# Exercise:
Please arrange every line of text in the rows below as a Markdown table with two columns, Number and Line, skipping blank lines and leaving the pictures out.

# Available data:

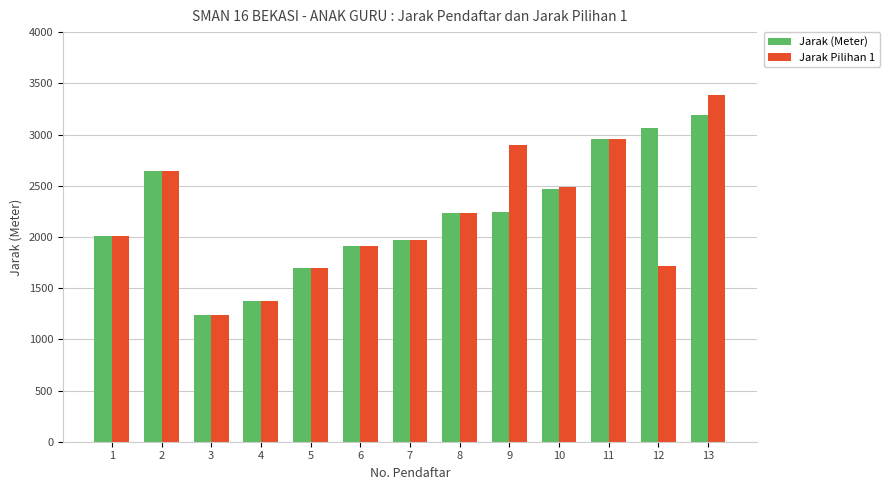

Is the value of Jarak (Meter) at 12 greater than the value of Jarak Pilihan 1 at 11?

Yes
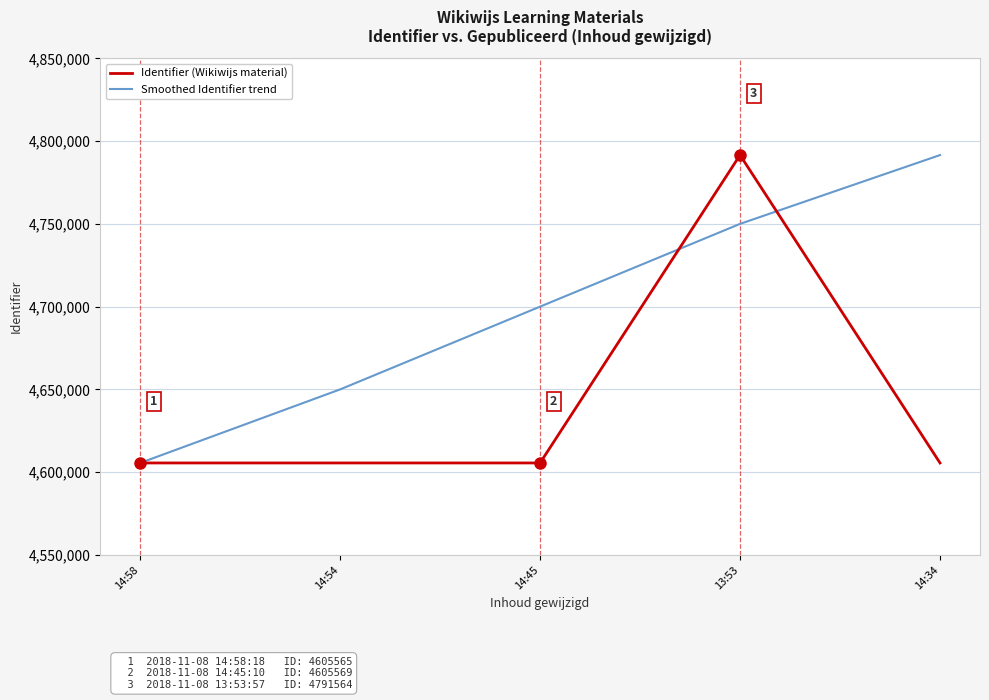

Is the value of Identifier (Wikiwijs material) at 14:54 greater than the value of Smoothed Identifier trend at 13:53?

No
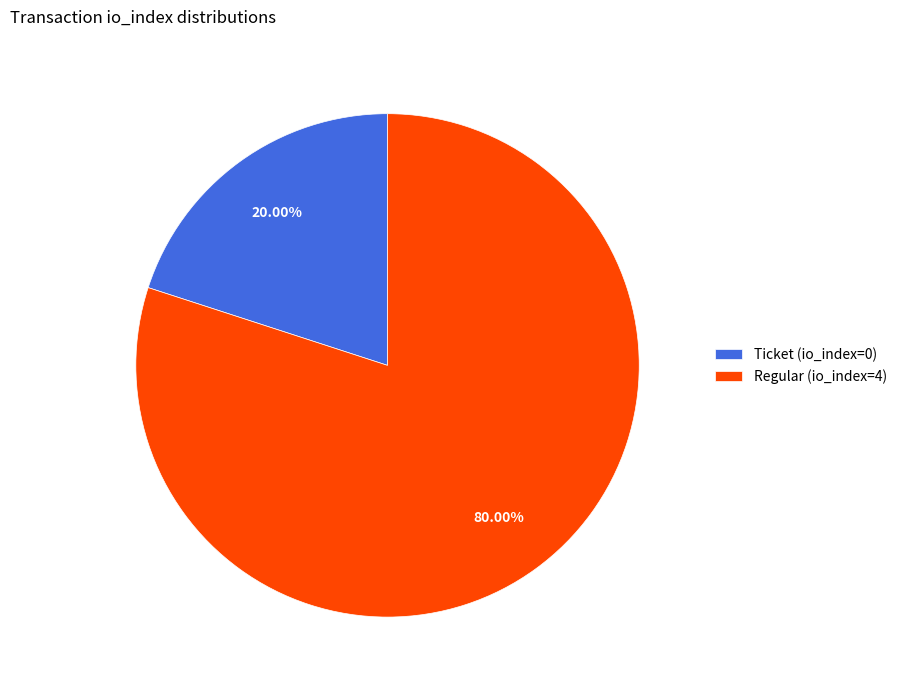

How many slices are in this pie chart?

2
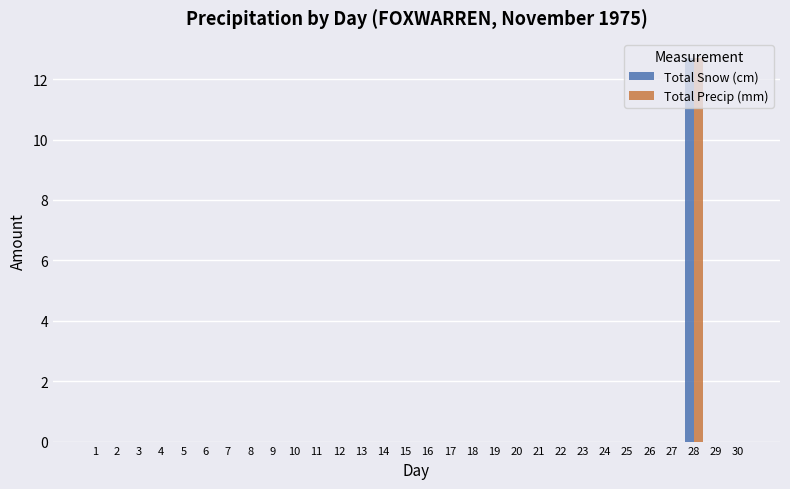

What are all the series names shown in the legend?

Total Snow (cm), Total Precip (mm)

# Answer area:
| Number | Line |
|---|---|
| 1 | Is the value of Jarak (Meter) at 12 greater than the value of Jarak Pilihan 1 at 11? |
| 2 | Yes |
| 3 | Is the value of Identifier (Wikiwijs material) at 14:54 greater than the value of Smoothed Identifier trend at 13:53? |
| 4 | No |
| 5 | How many slices are in this pie chart? |
| 6 | 2 |
| 7 | What are all the series names shown in the legend? |
| 8 | Total Snow (cm), Total Precip (mm) |